Philadelphia’s Onion Flats is constructing low-cost buildings that use design, mechanical equipment and residents’ behaviour to slash fossil fuel consumption.

By RUSSELL GOLD
Thu, Feb 11, 2021 3:52amGrey Clock 4 min

The shiny, onyx-coloured building appears alien in its drab, postindustrial Philadelphia neighbourhood—the love child of a “D-volt battery and the Death Star,” as one local architecture critic put it, admiringly.

Called Front Flats, the four-story building is wrapped on all sides and roof by 492 translucent, double-sided solar panels. The building is airtight and extraordinarily energy-efficient, its developers say.

By driving down consumption and producing electricity from its solar panels, Front Flats is designed to generate its own power. But this isn’t a corporate headquarters where executives can spend lavishly on a showcase edifice. It is 28 apartments, built on a budget for renters who make below the area’s median income. One-bedroom apartments rent for under $1,400, less than the $1,750 average for the neighbourhood, according to rental-listings website Zumper.

Onion Flats, the Philadelphia-based architecture-and-building firm behind Front Flats, is at the forefront of designing low-cost buildings that use design, mechanical equipment and residents’ behaviour to slash fossil fuel consumption.

“As an architect, if I’m not designing buildings that contribute no carbon to the environment then I’m being totally irresponsible,” says Tim McDonald, 56, a principal in Onion Flats. “I might as well be designing buildings that sit on marshmallows.”

Buildings contribute 38% of global greenhouse-gas emissions, including heating, cooling and construction materials, according to the International Energy Agency. The building industry is growing more interested in low-carbon construction, but few architects or contractors have experience with it. Many believe it significantly raises costs. Onion Flats wants to demonstrate that it can be done affordably and at scale, prodding others to follow and policymakers to enact energy-efficient building codes.

Mark Lyles, a project manager at the New Buildings Institute, a nonprofit based in Portland, Ore., that promotes low-carbon construction, says the work by Onion Flats is noteworthy because it ties together on-site renewable energy generation with “deep efficiency.”

Mr McDonald and his partners, he says, are “always asking where can I reduce energy consumption. A lot of his projects are bellwethers for where things are going.”

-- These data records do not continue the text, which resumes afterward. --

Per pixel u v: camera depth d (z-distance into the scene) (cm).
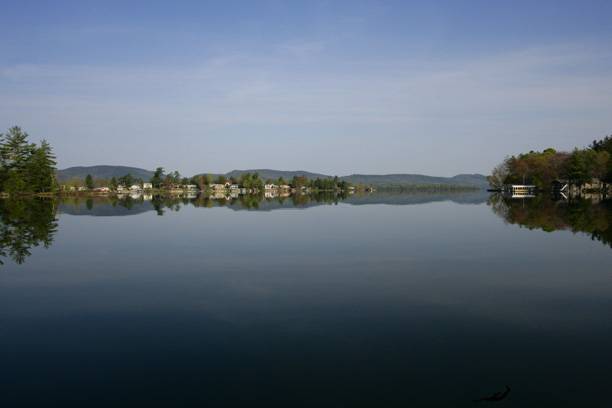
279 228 4734
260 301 1959
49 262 2894
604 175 13875
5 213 6862
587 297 1978
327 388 1158
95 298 2039
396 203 10350
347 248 3369
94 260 2955
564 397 1100
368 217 6088
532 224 4825
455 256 3002
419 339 1482
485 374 1224
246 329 1600
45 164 14000
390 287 2184
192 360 1341
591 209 6931
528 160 17138
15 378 1239
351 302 1927
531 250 3200
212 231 4491
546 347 1407
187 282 2333
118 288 2217
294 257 3016
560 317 1702
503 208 7706
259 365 1299
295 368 1276
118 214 6806
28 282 2353
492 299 1958
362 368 1270
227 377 1228
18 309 1878
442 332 1548
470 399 1095
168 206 9206
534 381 1180
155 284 2295
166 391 1156
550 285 2195
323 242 3688
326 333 1549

Onion Flats is one of several firms trying to build very energy-efficient housing. In Manhattan’s East Harlem neighbourhood, a 709-unit affordable housing development called Sendero Verde is under construction; it is intended to be among the most energy-efficient multifamily buildings in the world. In Portland, Ore., a 10-story, 127-apartment retirement community is slated to start construction this spring, and is expected to use up to 60% less energy than a typical multiunit building.

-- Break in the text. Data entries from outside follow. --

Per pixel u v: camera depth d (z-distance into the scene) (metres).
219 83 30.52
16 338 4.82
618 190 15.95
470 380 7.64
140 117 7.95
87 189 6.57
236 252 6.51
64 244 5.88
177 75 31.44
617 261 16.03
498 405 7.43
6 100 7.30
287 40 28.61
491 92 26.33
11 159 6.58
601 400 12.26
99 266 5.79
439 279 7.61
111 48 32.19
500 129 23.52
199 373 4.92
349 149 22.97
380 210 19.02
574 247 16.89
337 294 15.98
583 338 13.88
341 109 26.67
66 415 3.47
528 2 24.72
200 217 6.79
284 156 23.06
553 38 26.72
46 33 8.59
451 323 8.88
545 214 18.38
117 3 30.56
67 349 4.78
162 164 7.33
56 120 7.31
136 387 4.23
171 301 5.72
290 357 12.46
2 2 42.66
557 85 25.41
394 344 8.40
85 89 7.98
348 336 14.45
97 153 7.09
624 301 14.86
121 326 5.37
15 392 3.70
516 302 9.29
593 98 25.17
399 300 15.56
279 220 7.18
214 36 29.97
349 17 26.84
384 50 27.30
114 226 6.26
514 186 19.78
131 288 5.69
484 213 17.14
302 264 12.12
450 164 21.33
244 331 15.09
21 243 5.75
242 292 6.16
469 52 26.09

Onion Flats is a family affair. Two of Mr McDonald’s brothers, Patrick and Johnny, are also principals, as is Howard Steinberg, a friend since seventh grade in suburban Philadelphia.

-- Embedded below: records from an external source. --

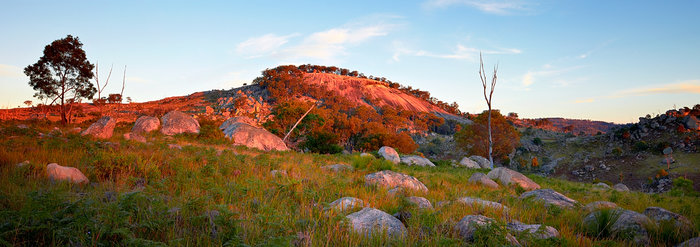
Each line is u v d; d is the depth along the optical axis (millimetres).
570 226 6934
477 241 5027
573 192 15680
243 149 23359
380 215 5969
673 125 99062
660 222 6246
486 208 7609
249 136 28078
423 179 15305
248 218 5207
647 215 6902
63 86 37531
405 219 6613
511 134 54844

Front Flats is its most ambitious attempt at a “net zero” building—a structure that throughout a year generates as much energy as it consumes. The solar skin—which is 60cm away from the windows and exterior—generates electricity, keeps the building cool in the summer by blocking the sun, and provides privacy to tenants. “You can’t see into people’s apartments, but they can see you,” Mr McDonald says.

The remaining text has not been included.